Saved entries

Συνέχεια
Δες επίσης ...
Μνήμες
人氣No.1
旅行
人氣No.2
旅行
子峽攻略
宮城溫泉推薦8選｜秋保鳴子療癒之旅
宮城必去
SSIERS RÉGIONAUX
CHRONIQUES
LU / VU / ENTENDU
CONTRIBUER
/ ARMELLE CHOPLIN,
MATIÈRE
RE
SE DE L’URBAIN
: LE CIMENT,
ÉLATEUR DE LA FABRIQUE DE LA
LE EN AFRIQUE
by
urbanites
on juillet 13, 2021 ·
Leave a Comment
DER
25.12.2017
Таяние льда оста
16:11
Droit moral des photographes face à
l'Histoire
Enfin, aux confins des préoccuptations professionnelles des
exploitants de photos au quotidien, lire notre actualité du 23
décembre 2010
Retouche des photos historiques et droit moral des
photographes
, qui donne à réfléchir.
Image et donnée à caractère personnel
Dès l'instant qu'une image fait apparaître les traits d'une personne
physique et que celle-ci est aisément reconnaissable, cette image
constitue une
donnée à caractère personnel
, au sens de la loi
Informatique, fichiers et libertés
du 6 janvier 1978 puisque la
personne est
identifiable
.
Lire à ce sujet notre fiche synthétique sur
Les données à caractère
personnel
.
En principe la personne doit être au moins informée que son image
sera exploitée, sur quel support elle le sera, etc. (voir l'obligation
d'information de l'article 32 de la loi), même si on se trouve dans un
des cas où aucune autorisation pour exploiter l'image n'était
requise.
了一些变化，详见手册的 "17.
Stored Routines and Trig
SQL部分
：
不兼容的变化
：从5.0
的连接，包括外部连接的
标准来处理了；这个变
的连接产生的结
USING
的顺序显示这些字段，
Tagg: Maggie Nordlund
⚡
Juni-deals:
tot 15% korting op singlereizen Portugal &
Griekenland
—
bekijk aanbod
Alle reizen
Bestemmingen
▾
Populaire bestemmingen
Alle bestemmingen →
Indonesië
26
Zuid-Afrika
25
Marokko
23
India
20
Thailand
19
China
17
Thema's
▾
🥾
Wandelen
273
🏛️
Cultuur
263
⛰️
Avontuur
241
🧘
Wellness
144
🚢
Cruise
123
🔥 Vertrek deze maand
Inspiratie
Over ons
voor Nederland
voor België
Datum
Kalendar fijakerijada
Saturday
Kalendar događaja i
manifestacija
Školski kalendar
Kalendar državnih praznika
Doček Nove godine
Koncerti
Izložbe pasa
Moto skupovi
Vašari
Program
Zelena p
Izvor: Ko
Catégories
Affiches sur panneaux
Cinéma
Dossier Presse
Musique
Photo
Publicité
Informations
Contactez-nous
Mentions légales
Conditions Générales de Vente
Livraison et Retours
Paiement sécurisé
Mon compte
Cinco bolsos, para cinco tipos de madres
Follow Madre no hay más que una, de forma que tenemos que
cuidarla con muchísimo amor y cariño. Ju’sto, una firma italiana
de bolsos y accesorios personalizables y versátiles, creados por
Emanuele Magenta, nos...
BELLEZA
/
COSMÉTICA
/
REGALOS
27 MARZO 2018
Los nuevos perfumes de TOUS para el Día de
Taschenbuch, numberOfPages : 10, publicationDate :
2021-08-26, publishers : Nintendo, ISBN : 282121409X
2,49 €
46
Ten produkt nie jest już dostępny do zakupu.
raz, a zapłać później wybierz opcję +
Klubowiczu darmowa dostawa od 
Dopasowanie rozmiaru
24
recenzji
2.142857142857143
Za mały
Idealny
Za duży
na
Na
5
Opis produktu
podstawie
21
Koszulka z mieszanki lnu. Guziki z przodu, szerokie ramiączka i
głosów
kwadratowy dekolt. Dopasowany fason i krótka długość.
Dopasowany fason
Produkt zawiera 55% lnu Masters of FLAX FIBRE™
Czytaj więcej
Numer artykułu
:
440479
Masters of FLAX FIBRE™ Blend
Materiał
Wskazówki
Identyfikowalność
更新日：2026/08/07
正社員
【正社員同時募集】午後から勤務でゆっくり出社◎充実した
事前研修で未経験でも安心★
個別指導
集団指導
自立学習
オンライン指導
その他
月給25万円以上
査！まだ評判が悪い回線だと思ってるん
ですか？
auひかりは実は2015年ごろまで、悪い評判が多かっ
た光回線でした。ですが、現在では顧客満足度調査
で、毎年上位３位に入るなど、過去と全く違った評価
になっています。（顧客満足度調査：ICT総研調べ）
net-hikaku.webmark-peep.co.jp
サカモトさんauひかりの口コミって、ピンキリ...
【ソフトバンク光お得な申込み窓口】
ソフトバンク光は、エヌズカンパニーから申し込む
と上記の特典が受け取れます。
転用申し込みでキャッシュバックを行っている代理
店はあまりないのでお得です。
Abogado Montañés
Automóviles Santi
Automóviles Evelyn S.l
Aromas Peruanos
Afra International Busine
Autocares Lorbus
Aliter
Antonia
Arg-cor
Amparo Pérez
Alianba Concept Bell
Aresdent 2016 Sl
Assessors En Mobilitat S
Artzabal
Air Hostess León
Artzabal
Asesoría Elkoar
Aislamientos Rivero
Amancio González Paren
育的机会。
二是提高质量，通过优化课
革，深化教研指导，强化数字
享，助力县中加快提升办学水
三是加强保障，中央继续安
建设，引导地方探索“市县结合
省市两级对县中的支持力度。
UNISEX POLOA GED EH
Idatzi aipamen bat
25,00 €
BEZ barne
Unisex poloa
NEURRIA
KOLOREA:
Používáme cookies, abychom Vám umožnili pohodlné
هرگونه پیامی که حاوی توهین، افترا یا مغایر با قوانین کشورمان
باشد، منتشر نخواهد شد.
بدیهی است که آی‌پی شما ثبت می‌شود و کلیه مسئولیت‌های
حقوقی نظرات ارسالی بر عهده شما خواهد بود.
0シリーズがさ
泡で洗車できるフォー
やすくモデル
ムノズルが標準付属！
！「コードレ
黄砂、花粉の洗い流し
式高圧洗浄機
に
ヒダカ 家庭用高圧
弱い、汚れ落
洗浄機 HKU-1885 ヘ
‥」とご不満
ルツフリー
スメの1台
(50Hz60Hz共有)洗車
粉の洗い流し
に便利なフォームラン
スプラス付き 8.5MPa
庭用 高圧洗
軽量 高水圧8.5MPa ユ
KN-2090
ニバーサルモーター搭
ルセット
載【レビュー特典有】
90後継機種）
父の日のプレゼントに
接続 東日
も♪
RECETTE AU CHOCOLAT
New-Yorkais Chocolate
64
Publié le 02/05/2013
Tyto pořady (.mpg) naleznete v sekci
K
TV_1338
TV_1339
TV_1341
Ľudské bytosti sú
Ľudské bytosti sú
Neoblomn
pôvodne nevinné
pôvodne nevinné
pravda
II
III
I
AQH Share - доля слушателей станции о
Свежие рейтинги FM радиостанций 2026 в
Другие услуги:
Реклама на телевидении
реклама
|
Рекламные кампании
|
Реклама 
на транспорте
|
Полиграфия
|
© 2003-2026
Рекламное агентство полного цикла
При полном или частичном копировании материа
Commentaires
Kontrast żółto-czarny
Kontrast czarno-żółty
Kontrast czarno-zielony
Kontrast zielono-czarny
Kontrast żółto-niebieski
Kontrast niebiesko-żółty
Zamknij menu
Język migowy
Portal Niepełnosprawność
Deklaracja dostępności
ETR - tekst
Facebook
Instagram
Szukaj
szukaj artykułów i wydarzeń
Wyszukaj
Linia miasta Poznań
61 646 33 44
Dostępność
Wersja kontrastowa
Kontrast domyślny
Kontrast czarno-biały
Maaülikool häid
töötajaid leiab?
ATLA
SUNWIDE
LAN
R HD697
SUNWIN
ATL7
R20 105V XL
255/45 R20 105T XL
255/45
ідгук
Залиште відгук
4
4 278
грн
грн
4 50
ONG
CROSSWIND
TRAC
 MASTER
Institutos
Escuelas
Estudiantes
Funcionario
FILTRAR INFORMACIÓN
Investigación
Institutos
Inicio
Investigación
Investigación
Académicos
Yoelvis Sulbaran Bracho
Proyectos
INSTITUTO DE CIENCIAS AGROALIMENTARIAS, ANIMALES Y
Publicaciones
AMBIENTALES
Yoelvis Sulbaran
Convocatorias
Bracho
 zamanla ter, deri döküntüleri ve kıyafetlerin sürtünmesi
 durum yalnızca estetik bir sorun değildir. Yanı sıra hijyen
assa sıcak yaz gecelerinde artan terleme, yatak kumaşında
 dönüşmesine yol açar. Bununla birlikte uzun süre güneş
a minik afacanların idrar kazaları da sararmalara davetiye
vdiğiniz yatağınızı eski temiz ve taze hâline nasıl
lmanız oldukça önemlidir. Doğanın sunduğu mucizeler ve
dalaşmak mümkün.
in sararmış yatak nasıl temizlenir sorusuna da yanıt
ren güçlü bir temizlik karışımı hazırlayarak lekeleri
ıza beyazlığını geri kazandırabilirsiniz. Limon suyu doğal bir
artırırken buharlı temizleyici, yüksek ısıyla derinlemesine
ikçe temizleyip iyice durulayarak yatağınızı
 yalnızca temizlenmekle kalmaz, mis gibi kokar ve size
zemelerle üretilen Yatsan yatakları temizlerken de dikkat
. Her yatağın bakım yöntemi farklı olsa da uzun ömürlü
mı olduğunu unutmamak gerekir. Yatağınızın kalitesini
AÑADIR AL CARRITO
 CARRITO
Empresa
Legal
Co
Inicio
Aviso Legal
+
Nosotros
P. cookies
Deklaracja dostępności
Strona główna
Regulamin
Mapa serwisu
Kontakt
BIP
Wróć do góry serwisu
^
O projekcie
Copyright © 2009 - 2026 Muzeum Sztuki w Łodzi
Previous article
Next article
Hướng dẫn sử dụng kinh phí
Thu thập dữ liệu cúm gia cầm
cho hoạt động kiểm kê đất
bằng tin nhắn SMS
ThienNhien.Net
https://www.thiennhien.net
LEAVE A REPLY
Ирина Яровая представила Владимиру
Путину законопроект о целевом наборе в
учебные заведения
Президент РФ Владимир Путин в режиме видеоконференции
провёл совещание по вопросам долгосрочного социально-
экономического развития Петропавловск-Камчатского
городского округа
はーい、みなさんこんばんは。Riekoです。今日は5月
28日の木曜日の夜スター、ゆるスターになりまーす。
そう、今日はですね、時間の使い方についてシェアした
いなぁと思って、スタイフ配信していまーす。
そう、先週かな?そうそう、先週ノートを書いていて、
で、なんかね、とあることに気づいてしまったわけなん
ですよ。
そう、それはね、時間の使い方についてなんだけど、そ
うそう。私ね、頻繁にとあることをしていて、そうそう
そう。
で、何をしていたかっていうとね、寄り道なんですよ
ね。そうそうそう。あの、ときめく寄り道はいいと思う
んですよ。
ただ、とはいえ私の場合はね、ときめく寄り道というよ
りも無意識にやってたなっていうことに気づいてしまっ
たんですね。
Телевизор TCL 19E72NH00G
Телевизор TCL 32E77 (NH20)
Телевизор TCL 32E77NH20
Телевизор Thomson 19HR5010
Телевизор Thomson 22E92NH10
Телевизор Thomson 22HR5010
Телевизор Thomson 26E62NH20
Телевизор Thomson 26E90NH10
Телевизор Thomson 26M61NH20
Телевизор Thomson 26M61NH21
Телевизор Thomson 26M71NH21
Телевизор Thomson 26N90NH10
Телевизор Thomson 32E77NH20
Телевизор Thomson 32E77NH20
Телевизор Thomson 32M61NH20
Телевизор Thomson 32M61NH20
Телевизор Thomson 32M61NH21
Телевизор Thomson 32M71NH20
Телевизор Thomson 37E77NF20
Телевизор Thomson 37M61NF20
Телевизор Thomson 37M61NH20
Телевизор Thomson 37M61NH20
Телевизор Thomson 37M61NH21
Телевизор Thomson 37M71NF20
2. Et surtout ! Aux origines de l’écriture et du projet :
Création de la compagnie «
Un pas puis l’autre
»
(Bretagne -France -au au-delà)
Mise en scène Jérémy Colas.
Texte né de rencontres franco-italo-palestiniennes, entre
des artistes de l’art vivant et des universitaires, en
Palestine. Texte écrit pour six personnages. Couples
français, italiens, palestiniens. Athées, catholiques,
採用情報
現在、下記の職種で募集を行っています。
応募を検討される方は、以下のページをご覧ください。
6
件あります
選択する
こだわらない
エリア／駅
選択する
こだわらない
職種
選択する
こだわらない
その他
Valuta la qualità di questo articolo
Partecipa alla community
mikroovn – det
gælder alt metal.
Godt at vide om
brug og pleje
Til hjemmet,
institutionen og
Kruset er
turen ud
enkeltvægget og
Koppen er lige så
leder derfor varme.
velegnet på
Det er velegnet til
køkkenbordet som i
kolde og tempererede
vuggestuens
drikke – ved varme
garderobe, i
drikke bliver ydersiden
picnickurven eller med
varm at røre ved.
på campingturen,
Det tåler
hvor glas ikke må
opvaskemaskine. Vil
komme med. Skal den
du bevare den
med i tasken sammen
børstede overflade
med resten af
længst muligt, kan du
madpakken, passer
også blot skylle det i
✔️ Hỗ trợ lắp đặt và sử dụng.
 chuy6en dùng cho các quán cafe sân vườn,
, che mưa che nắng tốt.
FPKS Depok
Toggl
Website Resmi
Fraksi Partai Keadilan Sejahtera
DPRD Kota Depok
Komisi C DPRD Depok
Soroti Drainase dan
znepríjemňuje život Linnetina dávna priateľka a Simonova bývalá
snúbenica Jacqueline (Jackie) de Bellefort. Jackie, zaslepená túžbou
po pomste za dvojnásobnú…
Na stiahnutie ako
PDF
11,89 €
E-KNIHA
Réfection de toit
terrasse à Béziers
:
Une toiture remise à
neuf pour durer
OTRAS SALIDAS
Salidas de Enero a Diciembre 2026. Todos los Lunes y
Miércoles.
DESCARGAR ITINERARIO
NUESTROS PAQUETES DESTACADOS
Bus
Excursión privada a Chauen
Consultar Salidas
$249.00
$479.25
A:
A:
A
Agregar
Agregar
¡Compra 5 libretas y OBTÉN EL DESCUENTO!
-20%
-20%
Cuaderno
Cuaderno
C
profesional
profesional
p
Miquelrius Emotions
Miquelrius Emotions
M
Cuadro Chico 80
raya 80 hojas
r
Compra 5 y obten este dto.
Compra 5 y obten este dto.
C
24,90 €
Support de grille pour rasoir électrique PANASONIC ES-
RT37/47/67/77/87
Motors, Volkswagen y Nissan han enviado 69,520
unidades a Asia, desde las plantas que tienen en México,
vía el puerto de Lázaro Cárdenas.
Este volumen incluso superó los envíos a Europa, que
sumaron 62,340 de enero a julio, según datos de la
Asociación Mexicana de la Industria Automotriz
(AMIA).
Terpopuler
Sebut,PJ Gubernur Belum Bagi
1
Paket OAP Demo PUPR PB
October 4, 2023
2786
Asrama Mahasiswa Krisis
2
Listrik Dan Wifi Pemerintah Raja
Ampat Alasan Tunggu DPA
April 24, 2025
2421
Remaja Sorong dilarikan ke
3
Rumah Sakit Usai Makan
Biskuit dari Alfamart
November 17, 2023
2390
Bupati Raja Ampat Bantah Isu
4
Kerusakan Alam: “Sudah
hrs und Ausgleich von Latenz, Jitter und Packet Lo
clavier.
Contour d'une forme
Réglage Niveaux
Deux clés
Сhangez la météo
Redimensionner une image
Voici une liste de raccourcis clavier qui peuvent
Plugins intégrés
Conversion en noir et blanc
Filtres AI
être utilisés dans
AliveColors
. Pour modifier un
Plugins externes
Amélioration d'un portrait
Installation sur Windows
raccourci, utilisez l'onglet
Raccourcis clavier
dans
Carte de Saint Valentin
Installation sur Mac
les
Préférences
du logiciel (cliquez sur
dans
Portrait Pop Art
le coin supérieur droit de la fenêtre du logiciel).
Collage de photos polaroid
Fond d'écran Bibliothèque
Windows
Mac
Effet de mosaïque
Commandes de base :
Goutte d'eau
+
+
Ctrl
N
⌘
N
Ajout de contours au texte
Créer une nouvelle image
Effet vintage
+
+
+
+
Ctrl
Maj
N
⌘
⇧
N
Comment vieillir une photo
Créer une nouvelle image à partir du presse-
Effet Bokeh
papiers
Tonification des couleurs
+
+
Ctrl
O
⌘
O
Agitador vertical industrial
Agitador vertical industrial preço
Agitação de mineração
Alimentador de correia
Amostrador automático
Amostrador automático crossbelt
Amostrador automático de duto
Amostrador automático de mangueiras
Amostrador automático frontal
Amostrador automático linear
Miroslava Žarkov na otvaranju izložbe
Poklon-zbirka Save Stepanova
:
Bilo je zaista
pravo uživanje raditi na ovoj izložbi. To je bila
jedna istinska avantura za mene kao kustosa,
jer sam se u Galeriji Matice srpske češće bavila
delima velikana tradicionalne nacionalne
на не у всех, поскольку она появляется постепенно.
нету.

# Brief
For each line of the data that includes the word "Agitador", return a copy of it.

# Result for this task
Agitador vertical industrial
Agitador vertical industrial preço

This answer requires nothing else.